Dari pantauan minews.id, konten video berjudul “SUPPORTER BOLA PALING RUSUH DAN ANARKIS DI DUNIA!!!” yang diungah Nessie Judge sudah tidak terlihat di channel YouTubenya.
Dari keterangannya, Nessie Judge sudah menurunkan video tersebut lantaran video itu diunggah tanpa persetujuannya.
“Ah sorry, baru sampe rumah, ternyata video tadi malam naik tanpa approvalku.
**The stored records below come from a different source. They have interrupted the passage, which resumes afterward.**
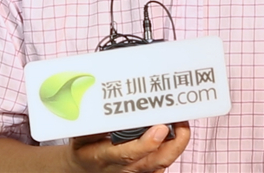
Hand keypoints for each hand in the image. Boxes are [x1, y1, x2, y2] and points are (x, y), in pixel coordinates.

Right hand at [66, 122, 190, 172]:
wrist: (83, 169)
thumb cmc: (84, 147)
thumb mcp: (81, 133)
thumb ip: (93, 120)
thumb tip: (103, 97)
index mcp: (103, 157)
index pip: (127, 154)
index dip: (146, 143)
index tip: (160, 128)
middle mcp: (122, 169)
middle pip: (153, 161)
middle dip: (172, 142)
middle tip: (180, 121)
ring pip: (162, 163)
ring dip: (177, 143)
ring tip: (182, 121)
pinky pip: (163, 163)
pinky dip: (173, 147)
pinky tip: (177, 130)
Ga suka editing style, colours & thumbnailnya juga. Ntar aku rapihin dulu baru naik lagi ya, para fans bolaa!” tulisnya pada laman media sosial Twitter.
Kendati demikian, Nessie Judge pun membuka diskusi dengan para The Jakmania dengan menanyakan pendapat para fans klub sepak bola Persija Jakarta itu.
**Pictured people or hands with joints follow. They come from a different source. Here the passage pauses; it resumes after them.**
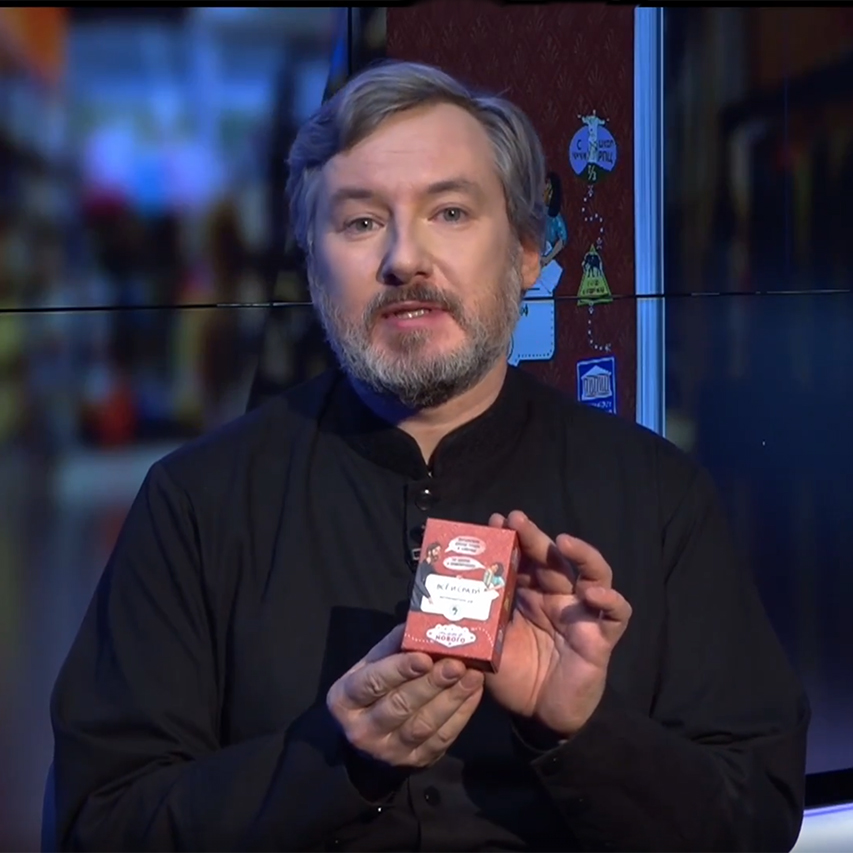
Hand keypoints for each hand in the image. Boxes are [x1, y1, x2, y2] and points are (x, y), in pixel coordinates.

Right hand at [327, 625, 483, 767]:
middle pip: (400, 705)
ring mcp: (389, 751)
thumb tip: (421, 623)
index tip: (425, 657)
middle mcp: (362, 730)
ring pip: (423, 724)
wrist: (368, 738)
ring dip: (451, 698)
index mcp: (345, 700)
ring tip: (472, 675)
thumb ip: (393, 646)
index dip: (399, 669)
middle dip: (431, 683)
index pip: (372, 683)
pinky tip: (473, 692)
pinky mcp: (415, 762)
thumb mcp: (370, 665)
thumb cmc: (371, 691)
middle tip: (457, 664)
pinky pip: (441, 739)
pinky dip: (461, 715)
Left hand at [485, 511, 631, 737]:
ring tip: (563, 542)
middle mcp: (556, 597)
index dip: (510, 539)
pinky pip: (616, 614)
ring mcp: (582, 614)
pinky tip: (596, 593)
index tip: (493, 522)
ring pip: (593, 573)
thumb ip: (470, 628)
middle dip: (535, 537)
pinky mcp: (601, 637)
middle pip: (552, 558)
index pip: (522, 559)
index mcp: (528, 595)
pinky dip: (611, 600)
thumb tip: (433, 611)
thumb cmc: (513, 677)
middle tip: (517, 519)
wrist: (540, 716)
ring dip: (582, 554)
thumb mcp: (486, 648)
“Btw, Jakmania, aku mau denger dong dari sisi kalian kejadian itu kaya apa? team aku (ada yang JakAngel juga!) dapet beritanya dari media berita, tapi tadi sempet liat beberapa comment yang bilang bahwa yang diceritakan di berita ga sesuai ya???” sambungnya.
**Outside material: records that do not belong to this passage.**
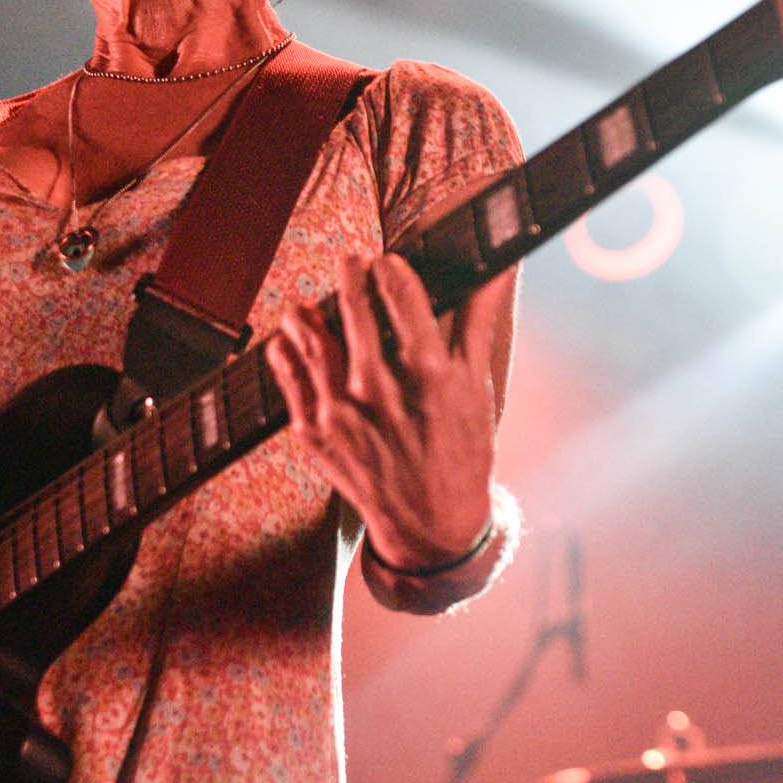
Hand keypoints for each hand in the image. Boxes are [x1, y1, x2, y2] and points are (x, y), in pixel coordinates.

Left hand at [267, 254, 506, 569]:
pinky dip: (284, 357)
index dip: (392, 273)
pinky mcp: (316, 436)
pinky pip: (291, 385)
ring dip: (308, 316)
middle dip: (351, 280)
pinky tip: (284, 340)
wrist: (432, 523)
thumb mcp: (477, 387)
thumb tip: (499, 268)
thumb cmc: (461, 452)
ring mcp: (343, 414)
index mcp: (428, 375)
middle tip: (350, 261)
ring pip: (314, 345)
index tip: (387, 259)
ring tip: (307, 302)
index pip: (403, 301)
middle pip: (356, 316)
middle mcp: (381, 391)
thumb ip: (478, 321)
Ah sorry, baru sampe rumah, ternyata video tadi malam naik tanpa approvalku.
Ga suka editing style, colours & thumbnailnya juga.
Ntar aku rapihin dulu baru naik lagi ya, para fans bolaa!Btw, Jakmania, aku mau denger dong dari sisi kalian kejadian itu kaya apa? karena..
— Nessie Judge (@nessiejudge) August 18, 2022
Dirinya membuka diskusi lantaran banyak Jakmania yang merasa tersinggung karena isi dari konten YouTube Nessie Judge tidak benar dan kurang lengkap.
Ia pun meminta maaf melalui unggahan stori Instagramnya kepada fans klub bola Persija yang merasa tersinggung serta mengucapkan terima kasih atas informasi-informasi sebenarnya yang diberikan kepadanya.

“Ternyata kejadiannya gak seperti yang diberitakan, jadi maaf ya kakak-kakak The Jakmania & terima kasih banyak yang udah kirimin cerita aslinya & updates bahwa yang terjadi di tahun 2016 itu sudah tidak terulang,” pungkasnya.